Graduation Assignment -  Failure detection in telecommunication network systems 

Are you interested in the practical applications of AI? Do you get enthusiastic about optimizing and implementing the right machine learning models for the issue you are presented with? Do you have the skills and ambition to deal with the complex mathematics behind prediction models, as well as to think along with the customer to define his problem? Then this graduate assignment at Bright Cape is really something for you! Within our multidisciplinary teams, we constantly work on optimizing processes by means of the latest data applications and techniques. In this way, we create value for both our customers and our internal products.

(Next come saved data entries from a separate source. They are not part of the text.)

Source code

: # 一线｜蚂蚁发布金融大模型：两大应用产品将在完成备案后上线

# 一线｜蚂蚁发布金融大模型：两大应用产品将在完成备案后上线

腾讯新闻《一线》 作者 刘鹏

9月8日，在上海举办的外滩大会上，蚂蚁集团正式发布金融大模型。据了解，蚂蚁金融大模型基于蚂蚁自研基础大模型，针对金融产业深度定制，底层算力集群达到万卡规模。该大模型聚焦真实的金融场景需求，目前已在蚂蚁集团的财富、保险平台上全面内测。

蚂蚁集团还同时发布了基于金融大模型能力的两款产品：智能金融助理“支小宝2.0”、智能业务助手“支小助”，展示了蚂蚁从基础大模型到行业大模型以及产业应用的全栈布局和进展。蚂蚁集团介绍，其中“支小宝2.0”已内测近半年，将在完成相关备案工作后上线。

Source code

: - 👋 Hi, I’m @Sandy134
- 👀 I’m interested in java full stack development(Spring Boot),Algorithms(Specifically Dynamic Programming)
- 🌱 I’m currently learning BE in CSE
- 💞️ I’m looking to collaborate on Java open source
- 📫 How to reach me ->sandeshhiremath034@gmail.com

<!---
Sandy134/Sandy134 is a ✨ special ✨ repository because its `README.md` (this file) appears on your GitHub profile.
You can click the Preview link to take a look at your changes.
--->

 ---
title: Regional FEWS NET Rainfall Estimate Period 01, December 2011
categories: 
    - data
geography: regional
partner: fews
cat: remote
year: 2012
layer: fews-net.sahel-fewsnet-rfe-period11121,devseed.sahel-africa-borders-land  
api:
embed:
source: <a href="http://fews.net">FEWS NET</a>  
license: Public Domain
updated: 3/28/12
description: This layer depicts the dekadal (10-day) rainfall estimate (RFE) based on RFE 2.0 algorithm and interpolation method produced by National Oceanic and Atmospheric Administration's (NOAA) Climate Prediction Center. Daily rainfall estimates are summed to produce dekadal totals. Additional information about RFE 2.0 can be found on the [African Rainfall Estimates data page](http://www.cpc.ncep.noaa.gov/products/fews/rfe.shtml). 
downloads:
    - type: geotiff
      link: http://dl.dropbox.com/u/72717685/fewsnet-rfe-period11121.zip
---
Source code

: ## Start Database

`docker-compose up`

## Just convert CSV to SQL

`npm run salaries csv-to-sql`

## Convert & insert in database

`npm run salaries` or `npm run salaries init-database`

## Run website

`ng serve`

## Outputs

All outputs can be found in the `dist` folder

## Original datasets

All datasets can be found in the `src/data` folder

At Bright Cape, we strive to meet our client’s challenges across the full data science spectrum. Some of the topics our data scientists have been working on over the past year include:

  • Use of machine learning algorithms for predictive maintenance
  • Building forecasting models to predict the optimal price and stocks
  • Developing a control channel and an accompanying dashboard to provide insight into financial processes
  • Automatic customer screening by combining internal and external data sources
  • Process mining

Context of the assignment

The assignment is part of an anomaly detection use case aimed at maintenance and process control of telecommunication network systems. One of our clients is selling telecommunication network systems for 15 years of continuous operation. At this moment they have insufficient insight into when chipsets in these systems might break, resulting in reactive maintenance when it is too late. This is expensive and results in system outages and reputation loss. The network systems are continuously monitored on a variety of aspects, like chipset temperature and power consumption, resulting in a large amount of data that provides information on the functioning of the systems. The aim is to develop an anomaly detection solution that indicates when the operating behavior of chipsets deviates from the standard working conditions.

The assignment

You will have a scoped assignment within this larger project, aimed at doing research into potential anomaly detection algorithms and developing a pipeline that identifies potentially broken chipsets. The exact research question is to be determined in consultation.


  • Literature study to find a good solution direction for this anomaly detection problem
  • Implementation of the chosen solution
  • Validation of the implementation

Contact us!

Are you a motivated student with a strong mathematical background that is looking for a challenging assignment in the industry with a direct impact, do not hesitate to contact us! Apply today!

Contact person: Remco Theunissen

Do you have any questions about this graduation assignment? Get in touch.

Remco Theunissen

Challenge accepted? We would like to meet you!

Press 'apply' and share your motivation and resume. We will get in contact with you soon! 

Who we are?


Bright Cape is a  data consultancy firm located in Eindhoven & Amsterdam with a European reach. Extract, Embed, Educate is what we do. Extract value out of our customer’s data, Embed (Bright Cape proprietary) solutions into our customer’s processes & governance, and Educate them to get familiar with data analytics and our solutions.

Bottom line: We help companies increase their revenue, diminish their costs, and increase their process efficiency through Data Analytics & Science, Human-Centered Design, and Process Mining. Besides, we are constantly working on various astonishing Europe-wide innovation projects which have led to several innovative products.

Bright Cape employees are very diverse but share their excitement for new opportunities and a positive way of thinking. We also greatly value our quarterly team outings, monthly ‘VrijMiBo’s’, Christmas party, family day, and most of all our yearly ski trip.